I've been casually scanning huggingface for relevant models to try out but haven't really found anything.

troymc · a year ago
Check out RealityCapture [1]. I think it's what's used to create the Quixel Megascans [2]. (They're both under the Epic corporate umbrella now.)

[1] https://www.capturingreality.com/realitycapture

[2] https://quixel.com/megascans/

Joel_Mckay · a year ago
COLMAP + CloudCompare with a good CUDA GPU (more VRAM is better) card will give reasonable results for large textured objects like buildings. Glass/Water/Mirror/Gloss will need coated to scan, dry spray on Dr.scholls foot deodorant seems to work fine for our object scans.

There are now more advanced options than Gaussian splatting, and these can achieve normal playback speeds rather than hours of filtering. I'll drop a citation if I recall the recent paper and example code. However, note this style of 3D scene recovery tends to be heavily 3D location dependent.

Best of luck, =3

jocaal · a year ago
Recently, a lot of development in this area has been in gaussian splatting and from what I have seen, the new methods are super effective.

https://en.wikipedia.org/wiki/Gaussian_splatting

https://www.youtube.com/watch?v=6dPBaV6M9u4

meindnoch · a year ago
The parent explicitly asked for a mesh.
geuis · a year ago
Yeah some very impressive stuff with splats going on. But I haven't seen much about going from splats to high quality 3D meshes. I've tried one or two with pretty poor results.
Broussebar · a year ago
For this exact use case I used instant-ngp[0] recently and was really pleased with the results. There's an article[1] explaining how to prepare your data.

[0] https://github.com/NVlabs/instant-ngp

[1] https://github.com/NVlabs/instant-ngp/blob/master/docs/nerf_...

GistNoesis · a year ago
>full of holes

On the geometry side from the theoretical point of view you can repair meshes, [1], by inferring a signed or unsigned distance field from your existing mesh, then you contour this distance field.

If you like the distance field approach, there are also research work [2], to estimate neural unsigned distance fields directly, (kind of a similar way as Gaussian splats).

[1] https://github.com/nzfeng/signed-heat-3d [it works but it's research code, so buggy, not user friendly, and mostly on toy problems because complexity explode very quickly when using a grid the number of cells grows as a n^3, and then they solve a sparse linear system on top (so total complexity bounded by n^6), but tolerating approximations and writing things properly practical complexity should be on par with methods like finite element method in Computational Fluid Dynamics.

[2] https://virtualhumans.mpi-inf.mpg.de/ndf/

MrSkelter · a year ago
48 images is an incredibly small number for high quality photogrammetry. 480 wouldn’t be overkill. A couple of hundred would be considered normal.
Elucalidavah · a year ago
> the object was on a rotating platform

Isn't a static-object-rotating-camera basically a requirement for photogrammetry?

jdietrich · a year ago
No. For small objects, it is typical to use a turntable to rotate the object; there are a number of commercial and DIY turntables with an automated motion system that can trigger the shutter after a specified degree of rotation.

◆ Supplied records ◆
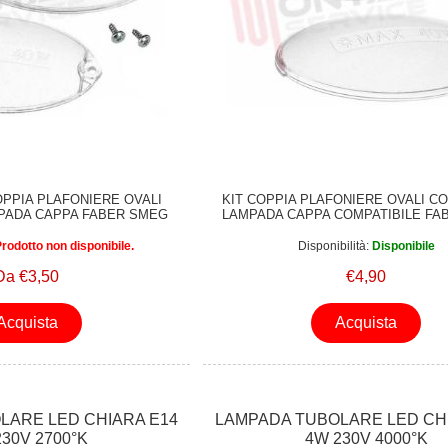
COPPIA PLAFONIERE OVALI
KIT COPPIA PLAFONIERE OVALI C
PADA CAPPA FABER SMEG
LAMPADA CAPPA COMPATIBILE FA
IKEA ORIGINALE
FRANKE IKEA
rodotto non disponibile.
Disponibilità:
Disponibile
Da €3,50
€4,90
Acquista
Acquista
LARE LED CHIARA E14
LAMPADA TUBOLARE LED CH
230V 2700°K
4W 230V 4000°K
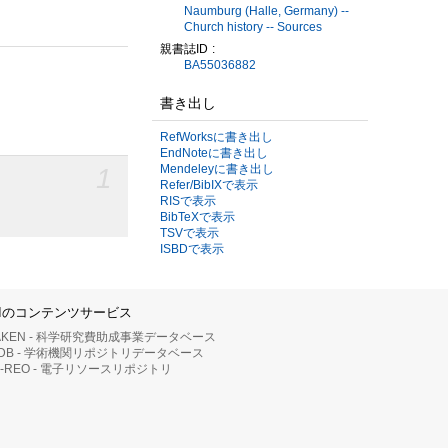
Naumburg (Halle, Germany) --
Church history -- Sources
親書誌ID
BA55036882
書き出し
RefWorksに書き出し
EndNoteに書き出し
Mendeleyに書き出し
1
Refer/BibIXで表示
RISで表示
BibTeXで表示
TSVで表示
ISBDで表示
IIのコンテンツサービス
AKEN - 科学研究費助成事業データベース
RDB - 学術機関リポジトリデータベース
II-REO - 電子リソースリポジトリ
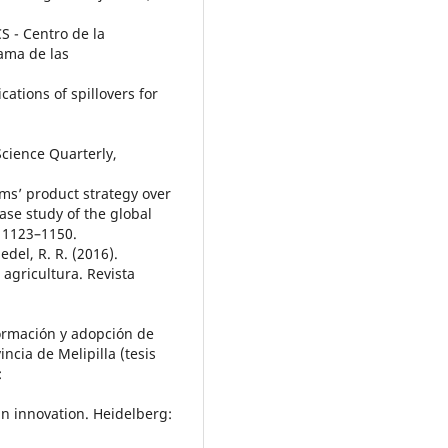
CS - Centro de la
ama de las
cations of spillovers for
Science Quarterly,
irms’ product strategy over
case study of the global
, 1123–1150.
Medel, R. R. (2016).
agricultura. Revista
nformación y adopción de
ncia de Melipilla (tesis
:
n innovation. Heidelberg:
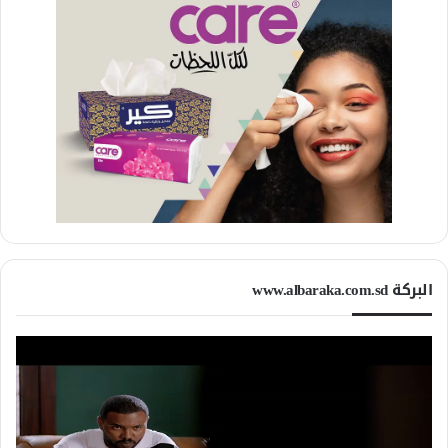
البركة www.albaraka.com.sd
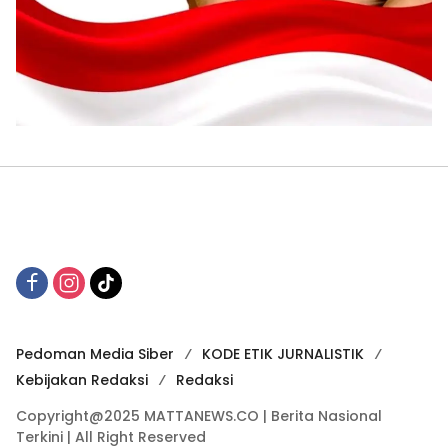
Pedoman Media Siber
KODE ETIK JURNALISTIK
Kebijakan Redaksi
Redaksi
Copyright@2025 MATTANEWS.CO | Berita Nasional
Terkini | All Right Reserved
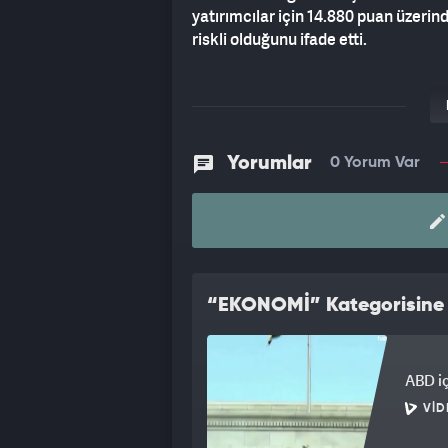
yatırımcılar için 14.880 puan üzeri
riskli olduğunu ifade etti.
Yorumlar
0 Yorum Var
“EKONOMİ” Kategorisine A
ABD iç
VID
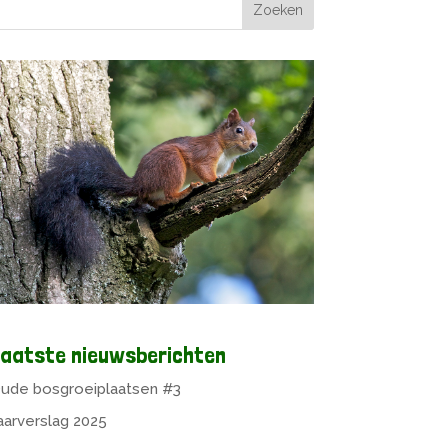
aatste nieuwsberichten
ude bosgroeiplaatsen #3
aarverslag 2025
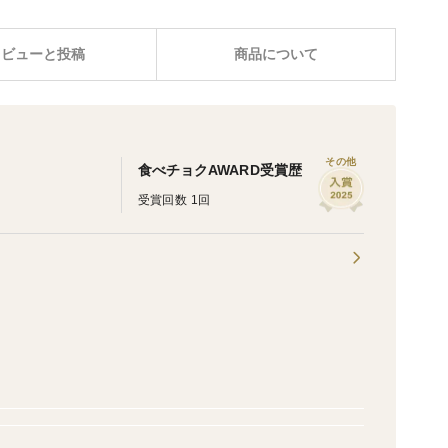
レビューと投稿
商品について
その他
食べチョクAWARD受賞歴
受賞回数 1回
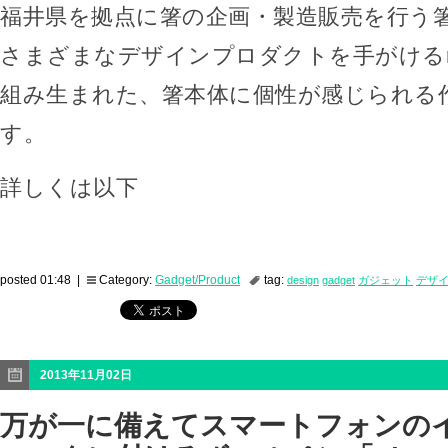
福井県を拠点に箸の企画・製造販売を行う
さまざまなデザインプロダクトを手がけるn
組み生まれた、箸本体に個性が感じられる
す。
詳しくは以下
posted 01:48 |
Category:
Gadget/Product
tag:
design
gadget
ガジェット
デザ
2013年11月02日
万が一に備えてスマートフォンの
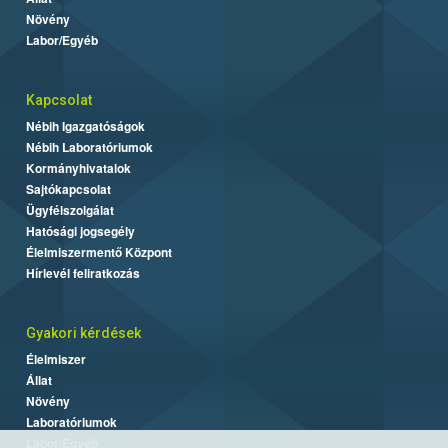
Növény
Labor/Egyéb
Kapcsolat
Nébih Igazgatóságok
Nébih Laboratóriumok
Kormányhivatalok
Sajtókapcsolat
Ügyfélszolgálat
Hatósági jogsegély
Élelmiszermentő Központ
Hírlevél feliratkozás
Gyakori kérdések
Élelmiszer
Állat
Növény
Laboratóriumok
Labor/Egyéb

◆ Directions ◆
Please decide whether each statement agrees with the 3D scanning thread, answering yes or no and quoting the text's deciding words. 1. One reply calls 48 images an incredibly small number for high quality photogrammetry. 2. A reply confirms that a static object with a rotating camera is basically a requirement for photogrammetry. 3. The reply about instant-ngp reports poor results with it.

◆ Answer ◆
1. Yes: "48 images is an incredibly small number for high quality photogrammetry."
2. No: "No. For small objects, it is typical to use a turntable to rotate the object"
3. No: "I used instant-ngp[0] recently and was really pleased with the results."